WHAT YOU ARE ASKED TO DO
Quote the material below word for word, from its first line through the line containing "picture [629, 153, 1107, 904]", including both of those lines.

GIVEN DATA
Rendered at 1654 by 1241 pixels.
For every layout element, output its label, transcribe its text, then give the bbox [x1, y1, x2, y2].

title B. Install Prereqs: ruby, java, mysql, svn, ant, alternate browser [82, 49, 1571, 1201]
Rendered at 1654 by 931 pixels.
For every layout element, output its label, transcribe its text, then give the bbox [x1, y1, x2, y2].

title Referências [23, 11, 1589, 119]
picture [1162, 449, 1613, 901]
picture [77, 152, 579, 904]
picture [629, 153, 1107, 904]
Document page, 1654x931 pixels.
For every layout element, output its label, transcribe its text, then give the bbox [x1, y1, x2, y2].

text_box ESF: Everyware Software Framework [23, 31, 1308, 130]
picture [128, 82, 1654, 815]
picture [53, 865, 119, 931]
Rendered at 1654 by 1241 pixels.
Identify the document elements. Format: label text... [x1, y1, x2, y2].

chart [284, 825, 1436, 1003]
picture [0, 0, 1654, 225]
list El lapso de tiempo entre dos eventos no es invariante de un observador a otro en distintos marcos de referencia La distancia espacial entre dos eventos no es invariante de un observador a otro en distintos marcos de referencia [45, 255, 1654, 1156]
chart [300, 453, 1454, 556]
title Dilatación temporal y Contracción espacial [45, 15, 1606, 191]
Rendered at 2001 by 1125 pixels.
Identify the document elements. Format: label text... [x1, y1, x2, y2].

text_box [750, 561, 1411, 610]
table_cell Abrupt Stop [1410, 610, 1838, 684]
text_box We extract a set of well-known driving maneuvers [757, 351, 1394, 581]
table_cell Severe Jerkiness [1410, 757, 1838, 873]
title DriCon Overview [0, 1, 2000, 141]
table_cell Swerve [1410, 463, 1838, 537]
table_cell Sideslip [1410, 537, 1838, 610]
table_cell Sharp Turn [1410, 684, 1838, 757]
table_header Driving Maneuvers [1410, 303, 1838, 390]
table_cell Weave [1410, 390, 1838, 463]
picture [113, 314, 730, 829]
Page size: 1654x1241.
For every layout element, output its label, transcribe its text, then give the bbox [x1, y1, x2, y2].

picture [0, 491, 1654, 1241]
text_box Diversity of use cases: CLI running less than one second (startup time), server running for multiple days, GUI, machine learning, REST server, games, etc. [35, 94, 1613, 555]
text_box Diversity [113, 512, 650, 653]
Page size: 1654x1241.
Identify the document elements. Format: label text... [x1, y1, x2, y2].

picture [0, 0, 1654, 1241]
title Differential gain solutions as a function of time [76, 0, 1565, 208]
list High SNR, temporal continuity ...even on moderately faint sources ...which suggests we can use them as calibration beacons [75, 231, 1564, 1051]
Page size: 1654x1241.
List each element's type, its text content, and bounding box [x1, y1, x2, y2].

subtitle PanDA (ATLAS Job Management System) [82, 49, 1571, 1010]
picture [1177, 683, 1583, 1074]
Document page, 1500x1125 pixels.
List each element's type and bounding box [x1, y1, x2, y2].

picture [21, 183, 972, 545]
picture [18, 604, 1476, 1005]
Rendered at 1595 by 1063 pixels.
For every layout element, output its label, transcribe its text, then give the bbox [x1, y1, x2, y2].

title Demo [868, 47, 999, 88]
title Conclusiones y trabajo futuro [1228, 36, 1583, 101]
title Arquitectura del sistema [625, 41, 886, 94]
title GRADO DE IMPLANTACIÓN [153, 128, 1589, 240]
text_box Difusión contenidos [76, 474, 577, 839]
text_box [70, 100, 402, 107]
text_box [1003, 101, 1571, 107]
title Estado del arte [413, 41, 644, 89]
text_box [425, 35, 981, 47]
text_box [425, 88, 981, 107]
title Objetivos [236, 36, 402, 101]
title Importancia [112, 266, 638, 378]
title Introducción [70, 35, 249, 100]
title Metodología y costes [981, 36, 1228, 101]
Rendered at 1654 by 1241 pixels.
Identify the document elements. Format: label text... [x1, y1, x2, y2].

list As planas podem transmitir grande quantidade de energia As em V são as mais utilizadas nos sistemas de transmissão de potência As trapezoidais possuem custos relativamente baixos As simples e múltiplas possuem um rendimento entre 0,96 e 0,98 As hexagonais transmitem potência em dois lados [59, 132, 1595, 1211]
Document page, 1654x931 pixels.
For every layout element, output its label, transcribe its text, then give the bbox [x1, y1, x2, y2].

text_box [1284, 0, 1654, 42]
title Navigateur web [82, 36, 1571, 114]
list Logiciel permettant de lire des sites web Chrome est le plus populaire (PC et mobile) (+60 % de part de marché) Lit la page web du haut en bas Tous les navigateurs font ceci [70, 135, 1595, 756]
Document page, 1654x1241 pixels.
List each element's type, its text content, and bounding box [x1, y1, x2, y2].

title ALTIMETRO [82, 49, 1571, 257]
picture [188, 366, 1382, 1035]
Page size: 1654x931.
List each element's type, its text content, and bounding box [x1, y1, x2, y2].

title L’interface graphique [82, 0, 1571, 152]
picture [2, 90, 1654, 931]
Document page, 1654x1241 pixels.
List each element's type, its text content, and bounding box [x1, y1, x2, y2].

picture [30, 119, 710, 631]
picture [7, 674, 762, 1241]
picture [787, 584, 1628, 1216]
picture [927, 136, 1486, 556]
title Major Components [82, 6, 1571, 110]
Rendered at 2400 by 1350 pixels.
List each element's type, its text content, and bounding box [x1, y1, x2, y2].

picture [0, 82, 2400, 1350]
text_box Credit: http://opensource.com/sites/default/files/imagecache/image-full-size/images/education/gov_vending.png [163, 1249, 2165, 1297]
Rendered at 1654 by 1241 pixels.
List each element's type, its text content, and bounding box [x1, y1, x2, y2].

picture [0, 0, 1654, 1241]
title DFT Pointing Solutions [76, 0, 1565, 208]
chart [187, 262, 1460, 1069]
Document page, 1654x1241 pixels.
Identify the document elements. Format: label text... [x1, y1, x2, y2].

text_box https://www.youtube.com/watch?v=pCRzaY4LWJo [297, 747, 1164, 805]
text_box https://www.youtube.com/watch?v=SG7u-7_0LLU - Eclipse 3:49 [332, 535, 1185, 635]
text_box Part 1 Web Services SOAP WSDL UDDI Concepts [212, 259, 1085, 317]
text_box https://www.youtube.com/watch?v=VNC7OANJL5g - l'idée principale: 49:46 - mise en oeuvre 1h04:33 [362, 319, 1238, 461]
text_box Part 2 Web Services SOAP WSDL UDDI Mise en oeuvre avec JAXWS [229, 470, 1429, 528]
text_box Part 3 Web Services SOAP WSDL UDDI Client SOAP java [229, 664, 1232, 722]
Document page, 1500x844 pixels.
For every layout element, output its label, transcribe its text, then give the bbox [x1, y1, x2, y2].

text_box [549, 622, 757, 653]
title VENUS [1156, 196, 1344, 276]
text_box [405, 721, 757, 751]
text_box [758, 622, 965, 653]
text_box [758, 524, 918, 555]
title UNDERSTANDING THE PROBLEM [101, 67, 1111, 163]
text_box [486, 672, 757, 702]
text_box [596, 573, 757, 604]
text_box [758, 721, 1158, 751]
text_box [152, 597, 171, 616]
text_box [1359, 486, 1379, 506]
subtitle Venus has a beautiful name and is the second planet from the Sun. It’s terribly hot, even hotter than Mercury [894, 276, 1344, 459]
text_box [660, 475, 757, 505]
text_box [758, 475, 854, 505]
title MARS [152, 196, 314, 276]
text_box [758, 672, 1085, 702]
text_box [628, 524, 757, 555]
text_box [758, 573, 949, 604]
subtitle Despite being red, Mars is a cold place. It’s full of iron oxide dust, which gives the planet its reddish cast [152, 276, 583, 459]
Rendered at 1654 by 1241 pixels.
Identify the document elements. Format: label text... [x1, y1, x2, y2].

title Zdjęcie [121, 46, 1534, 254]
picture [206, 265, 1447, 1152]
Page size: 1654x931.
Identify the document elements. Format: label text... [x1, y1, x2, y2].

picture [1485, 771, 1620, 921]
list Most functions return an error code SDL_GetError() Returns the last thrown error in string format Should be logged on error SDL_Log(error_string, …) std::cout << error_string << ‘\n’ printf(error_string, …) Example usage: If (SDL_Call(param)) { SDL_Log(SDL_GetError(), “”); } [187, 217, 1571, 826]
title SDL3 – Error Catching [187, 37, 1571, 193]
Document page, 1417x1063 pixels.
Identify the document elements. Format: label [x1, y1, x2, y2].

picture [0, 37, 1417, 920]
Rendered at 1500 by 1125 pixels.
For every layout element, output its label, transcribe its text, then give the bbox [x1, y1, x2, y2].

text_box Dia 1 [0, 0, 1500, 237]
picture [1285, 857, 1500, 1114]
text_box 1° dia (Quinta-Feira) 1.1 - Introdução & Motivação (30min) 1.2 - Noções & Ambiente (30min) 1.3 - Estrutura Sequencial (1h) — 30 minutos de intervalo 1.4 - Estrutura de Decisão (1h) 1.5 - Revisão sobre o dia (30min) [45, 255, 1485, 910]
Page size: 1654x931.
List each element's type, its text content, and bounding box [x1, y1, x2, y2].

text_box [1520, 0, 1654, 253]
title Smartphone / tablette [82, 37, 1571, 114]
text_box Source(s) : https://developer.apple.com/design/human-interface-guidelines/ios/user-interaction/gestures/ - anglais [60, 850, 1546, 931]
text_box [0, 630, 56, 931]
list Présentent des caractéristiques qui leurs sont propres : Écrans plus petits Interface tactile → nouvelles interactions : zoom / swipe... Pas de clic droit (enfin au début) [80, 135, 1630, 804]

FINISHED ANSWER
Rendered at 1654 by 1241 pixels.
For every layout element, output its label, transcribe its text, then give the bbox [x1, y1, x2, y2].

title B. Install Prereqs: ruby, java, mysql, svn, ant, alternate browser [82, 49, 1571, 1201]
Rendered at 1654 by 931 pixels.
For every layout element, output its label, transcribe its text, then give the bbox [x1, y1, x2, y2].

title Referências [23, 11, 1589, 119]
picture [1162, 449, 1613, 901]
picture [77, 152, 579, 904]
picture [629, 153, 1107, 904]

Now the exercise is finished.